**Job**
Copy the material below word for word, from its first line through the line containing "Для начала.", with both ends included.

......

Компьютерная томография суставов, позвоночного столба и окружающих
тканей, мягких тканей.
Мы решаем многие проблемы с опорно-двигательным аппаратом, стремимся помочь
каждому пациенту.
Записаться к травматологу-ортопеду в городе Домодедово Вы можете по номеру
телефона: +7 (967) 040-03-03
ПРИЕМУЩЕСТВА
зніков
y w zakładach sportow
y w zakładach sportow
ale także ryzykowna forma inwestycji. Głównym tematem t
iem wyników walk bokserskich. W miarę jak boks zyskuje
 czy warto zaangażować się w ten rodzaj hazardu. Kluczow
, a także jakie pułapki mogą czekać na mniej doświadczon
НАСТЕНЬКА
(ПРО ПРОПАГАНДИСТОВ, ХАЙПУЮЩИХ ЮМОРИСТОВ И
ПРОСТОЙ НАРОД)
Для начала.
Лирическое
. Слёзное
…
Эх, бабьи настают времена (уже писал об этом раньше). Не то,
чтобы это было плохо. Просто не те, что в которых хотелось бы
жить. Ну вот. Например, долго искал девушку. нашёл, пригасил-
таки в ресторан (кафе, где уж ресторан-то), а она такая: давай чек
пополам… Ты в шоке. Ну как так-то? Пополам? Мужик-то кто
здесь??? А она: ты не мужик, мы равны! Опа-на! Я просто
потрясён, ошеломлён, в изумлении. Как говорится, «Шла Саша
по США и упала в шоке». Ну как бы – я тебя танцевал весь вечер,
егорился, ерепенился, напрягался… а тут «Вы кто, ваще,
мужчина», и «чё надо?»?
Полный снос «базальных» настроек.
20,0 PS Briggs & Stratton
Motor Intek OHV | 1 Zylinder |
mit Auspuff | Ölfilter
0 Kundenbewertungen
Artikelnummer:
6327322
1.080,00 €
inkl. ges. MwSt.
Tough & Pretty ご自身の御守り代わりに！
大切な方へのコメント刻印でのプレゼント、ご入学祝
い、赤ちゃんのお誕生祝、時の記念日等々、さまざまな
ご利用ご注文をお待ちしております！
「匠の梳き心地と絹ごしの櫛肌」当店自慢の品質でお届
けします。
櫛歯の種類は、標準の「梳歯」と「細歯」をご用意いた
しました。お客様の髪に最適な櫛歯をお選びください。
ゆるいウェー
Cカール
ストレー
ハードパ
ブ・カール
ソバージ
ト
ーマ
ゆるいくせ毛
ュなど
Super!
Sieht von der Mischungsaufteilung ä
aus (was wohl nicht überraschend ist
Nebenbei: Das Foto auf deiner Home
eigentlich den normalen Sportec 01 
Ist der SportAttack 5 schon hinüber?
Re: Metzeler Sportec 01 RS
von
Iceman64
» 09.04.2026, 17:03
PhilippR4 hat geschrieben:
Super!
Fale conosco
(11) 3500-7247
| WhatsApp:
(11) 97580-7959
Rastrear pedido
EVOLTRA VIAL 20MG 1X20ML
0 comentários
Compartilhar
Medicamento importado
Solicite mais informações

......

**Result of the exercise**
Компьютерная томография суставов, позвоночного столба и окружающих
тканей, мягких тканей.
Мы решаем многие проблемы с опорно-двигательным аппаратом, стремимся помочь
каждому пациенту.
Записаться к травматологу-ортопеду в городе Домодедово Вы можете по номеру
телефона: +7 (967) 040-03-03
ПРИЕМУЩЕСТВА
зніков
y w zakładach sportow
y w zakładach sportow
ale także ryzykowna forma inwestycji. Głównym tematem t
iem wyników walk bokserskich. W miarę jak boks zyskuje
 czy warto zaangażować się w ten rodzaj hazardu. Kluczow
, a także jakie pułapki mogą czekać na mniej doświadczon
НАСТЕНЬКА
(ПРО ПРОПАГАНДИСТОВ, ХАЙПУЮЩИХ ЮМОРИСТОВ И
ПРОСТОЙ НАРОД)
Для начала.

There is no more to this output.